# Can access download mode but not recovery and ODIN is not recognizing



## gamesfrager

Hello everyone,
I'm posting this as a last resort before the phone goes to the trash bin.

I have a Samsung Galaxy S2 GT-I9100M, had the official JellyBeans on it, never rooted and no custom ROM were ever installed on it.
I turned on the phone and it was stuck at the Samsung Galaxy SII logo and that's it.
If I plug it in, then it shows the battery icon but the animation on it is stuck!
I have another SGS2 and I have CM 10 on it, so I replaced the battery because I know this one is fully charged, but that didn't help.
It keeps showing the battery charging icon but there is no animation. So it's the same thing and doesn't seem to be a battery issue?!

I tried to boot into recovery mode all I get is the white Samsung logo flash and then the device reboots.

I tried download mode to flash anything that would bring it back, it showed me the download mode and following the CM instructions using Heimdall, it says it download the PIT and then started uploading the kernel (zImage) and it was showing 100%. However, on the device side there was no blue progress bar, and after waiting, Heimdall reported fail. It didn't detect the kernel was uploaded.

So I tried Odin, but it won't recognize the device is plugged in, no yellow, orange or any other colours show up on Odin, it simply didn't detect it.

So, I'm turning to you guys if you know of a way to allow it accepting the kernel or something from Heimdall or Odin etc.
Is there any hope?
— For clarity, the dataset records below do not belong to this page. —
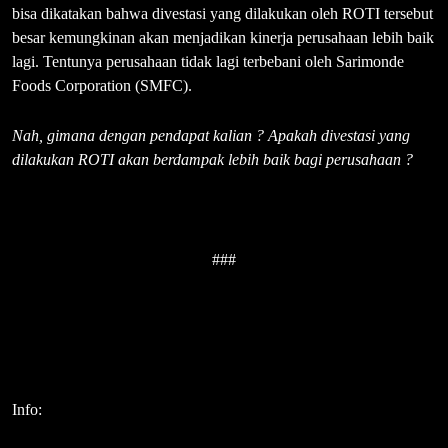
bisa dikatakan bahwa divestasi yang dilakukan oleh ROTI tersebut
besar kemungkinan akan menjadikan kinerja perusahaan lebih baik
lagi. Tentunya perusahaan tidak lagi terbebani oleh Sarimonde
Foods Corporation (SMFC).
Nah, gimana dengan pendapat kalian ? Apakah divestasi yang
dilakukan ROTI akan berdampak lebih baik bagi perusahaan ?
###
Info: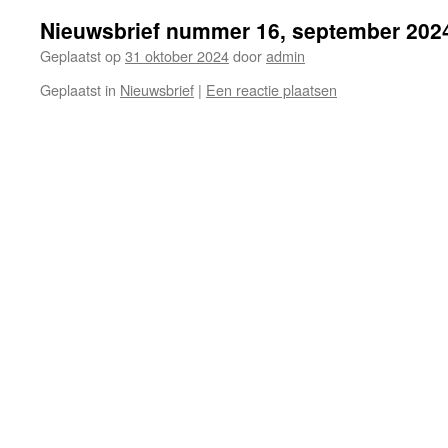
Nieuwsbrief nummer 16, september 202
Geplaatst op
31 oktober 2024
door
admin
Geplaatst in
Nieuwsbrief
|
Een reactie plaatsen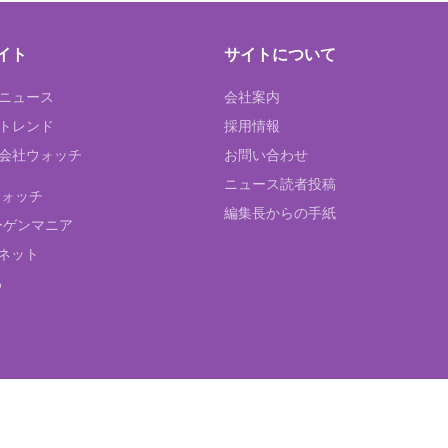
イト
サイトについて
Tニュース
会社案内
Tトレンド
採用情報
ST会社ウォッチ
お問い合わせ
ニュース読者投稿
ウォッチ
編集長からの手紙
ーゲンマニア
ネット
る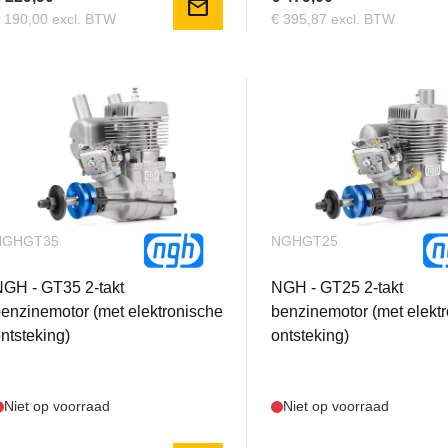
mail
 190,00 excl. BTW
€ 395,87 excl. BTW
NGHGT35
NGHGT25
GH - GT35 2-takt
NGH - GT25 2-takt
enzinemotor (met elektronische
benzinemotor (met elekt
ntsteking)
ontsteking)
Niet op voorraad
Niet op voorraad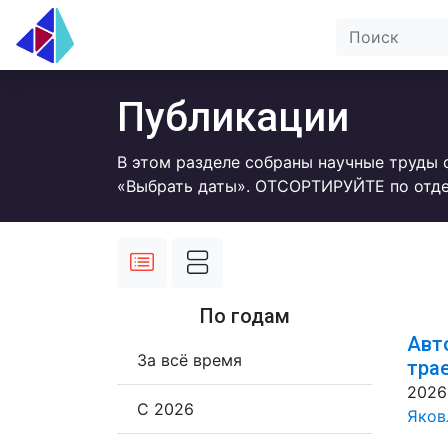
Публикации
В этом разделе собраны научные труды 
«Выбрать даты». ОТСОРТИРУЙТЕ по отде
По годам
Авт
За всё время
тра
2026
С 2026
Яковл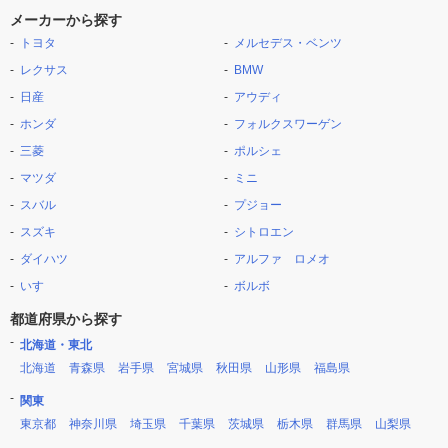
メーカーから探す
トヨタ
メルセデス・ベンツ
レクサス
BMW
日産
アウディ
ホンダ
フォルクスワーゲン
三菱
ポルシェ
マツダ
ミニ
スバル
プジョー
スズキ
シトロエン
ダイハツ
アルファ ロメオ
いすゞ
ボルボ
都道府県から探す
北海道・東北
北海道
青森県
岩手県
宮城県
秋田県
山形県
福島県
関東
東京都
神奈川県
埼玉県
千葉県
茨城県
栃木県
群馬県
山梨県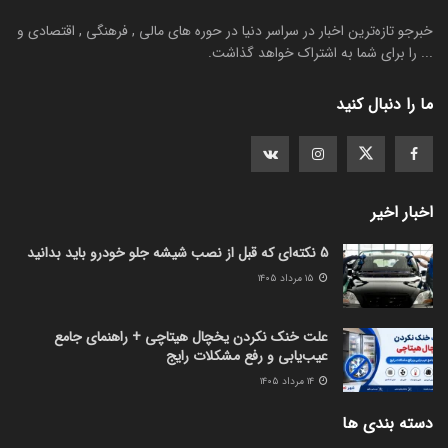
خبرجو تازه‌ترین اخبار در سراسر دنیا در حوره های مالی , فرهنگی , اقتصادی و
... را برای شما به اشتراک خواهد گذاشت.
ما را دنبال کنید
اخبار اخیر
5 نکته‌ای که قبل از نصب شیشه جلو خودرو باید بدانید
۱۵ مرداد ۱۴۰۵
علت خنک نکردن یخچال هیتاچی + راهنمای جامع
عیب‌یابی و رفع مشکلات رایج
۱۴ مرداد ۱۴۰۵
دسته بندی ها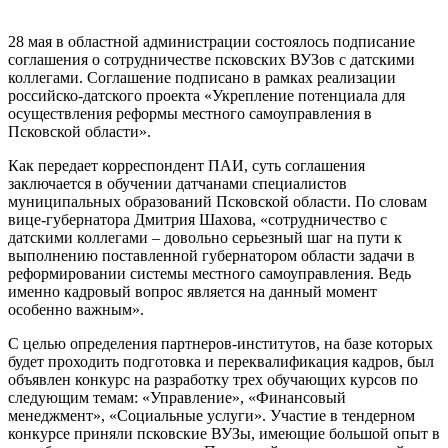
28 мая в областной администрации состоялось подписание
соглашения о сотрудничестве псковских ВУЗов с датскими
коллегами. Соглашение подписано в рамках реализации
российско-датского проекта «Укрепление потенциала для
осуществления реформы местного самоуправления в
Псковской области».
Как передает корреспондент ПАИ, суть соглашения
заключается в обучении датчанами специалистов
муниципальных образований Псковской области. По словам
вице-губернатора Дмитрия Шахова, «сотрудничество с
датскими коллегами – довольно серьезный шаг на пути к
выполнению поставленной губернатором области задачи в
реформировании системы местного самоуправления. Ведь
именно кадровый вопрос является на данный момент
особенно важным».
С целью определения партнеров-институтов, на базе которых
будет проходить подготовка и переквалификация кадров, был
объявлен конкурс на разработку трех обучающих курсов по
следующим темам: «Управление», «Финансовый
менеджмент», «Социальные услуги». Участие в тендерном
конкурсе приняли псковские ВУЗы, имеющие большой опыт в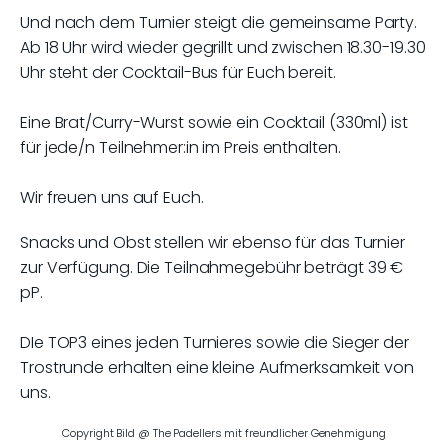
Und nach dem Turnier steigt die gemeinsame Party.
Ab 18 Uhr wird wieder gegrillt und zwischen 18.30-19.30
Uhr steht der Cocktail-Bus für Euch bereit.
Eine Brat/Curry-Wurst sowie ein Cocktail (330ml) ist
für jede/n Teilnehmer:in im Preis enthalten.
Wir freuen uns auf Euch.
Snacks und Obst stellen wir ebenso für das Turnier
zur Verfügung. Die Teilnahmegebühr beträgt 39 €
pP.
DIe TOP3 eines jeden Turnieres sowie die Sieger der
Trostrunde erhalten eine kleine Aufmerksamkeit von
uns.
Copyright Bild @ The Padellers mit freundlicher Genehmigung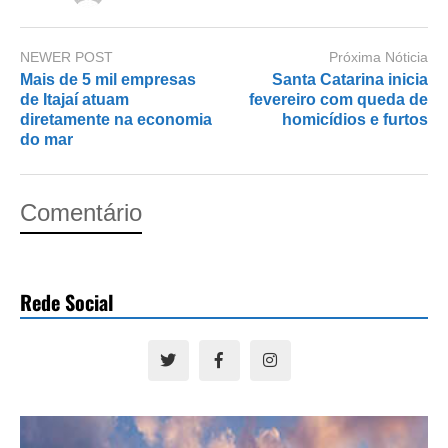
NEWER POST
Próxima Nóticia
Mais de 5 mil empresas
Santa Catarina inicia
de Itajaí atuam
fevereiro com queda de
diretamente na economia
homicídios e furtos
do mar
Comentário
Rede Social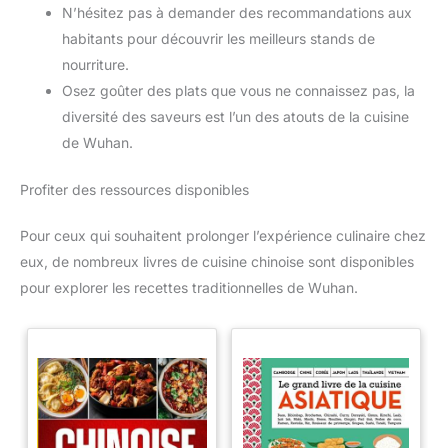
N’hésitez pas à demander des recommandations aux
habitants pour découvrir les meilleurs stands de
nourriture.
Osez goûter des plats que vous ne connaissez pas, la
diversité des saveurs est l’un des atouts de la cuisine
de Wuhan.
Profiter des ressources disponibles
Pour ceux qui souhaitent prolonger l’expérience culinaire chez
eux, de nombreux livres de cuisine chinoise sont disponibles
pour explorer les recettes traditionnelles de Wuhan.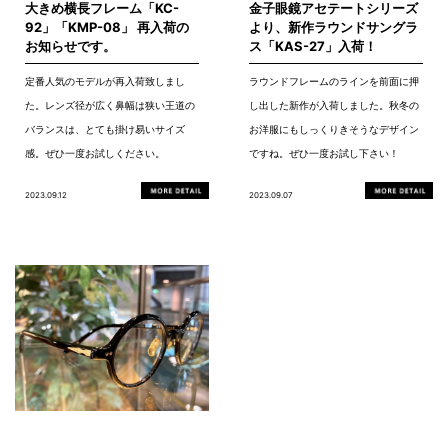
大きめ横長フレーム「KC-
金子眼鏡アセテートシリーズ
92」「KMP-08」 再入荷の
より、新作ラウンドサングラ
お知らせです。
ス「KAS-27」入荷！
定番人気のモデルが再入荷致しまし
ラウンドフレームのラインを前面に押
た。レンズ径が広く鼻幅は狭い王道の
し出した新作が入荷しました。秋冬の
バランスは、とても掛け易いサイズ
お洋服にもしっくりきそうなデザイン
感。ぜひ一度お試しください。
ですね。ぜひ一度お試し下さい！
2023.09.12
2023.09.07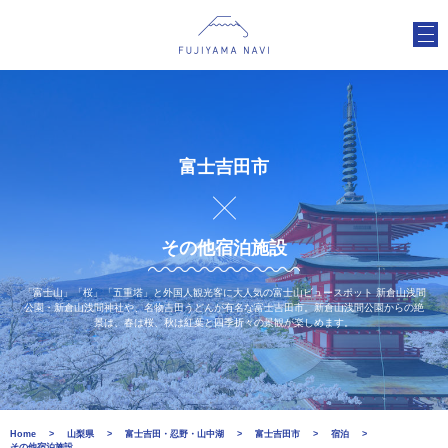
富士吉田市
その他宿泊施設
「富士山」「桜」「五重塔」と外国人観光客に大人気の富士山ビュースポット 新倉山浅間
公園・新倉山浅間神社や、名物吉田うどんが有名な富士吉田市。新倉山浅間公園からの絶
景は、春は桜、秋は紅葉と四季折々の景観が楽しめます。
Home
山梨県
富士吉田・忍野・山中湖
富士吉田市
宿泊
その他宿泊施設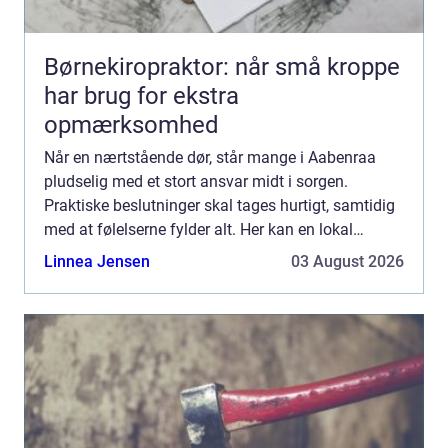
Børnekiropraktor: når små kroppe
har brug for ekstra
opmærksomhed
Når en nærtstående dør, står mange i Aabenraa
pludselig med et stort ansvar midt i sorgen.
Praktiske beslutninger skal tages hurtigt, samtidig
med at følelserne fylder alt. Her kan en lokal
bedemand aabenraa blive en vigtig støtte. En
Linnea Jensen
03 August 2026
erfaren og nærv...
I have been searching the web all night last night and only one or two threads were people had the same issue but unfortunately there was no resolution to their issue.

Here is what Heimdall report when trying to use the command line:

Initialising connection...
Detecting device...
Claiming interface...
Setting up interface...

Checking if protocol is initialised...
Protocol is not initialised.
Initialising protocol...
Handshaking with Loke...

Beginning session...
Session begun with device of type: 131072

Downloading device's PIT file...
PIT file download sucessful

Uploading KERNEL
100%
ERROR: Failed to confirm end of file transfer sequence!
KERNEL upload failed!
Ending session...
ERROR: Failed to send end session packet!

The above log is the same if I used version 1.3.1 or version 1.3.2 of Heimdall

Regards


----------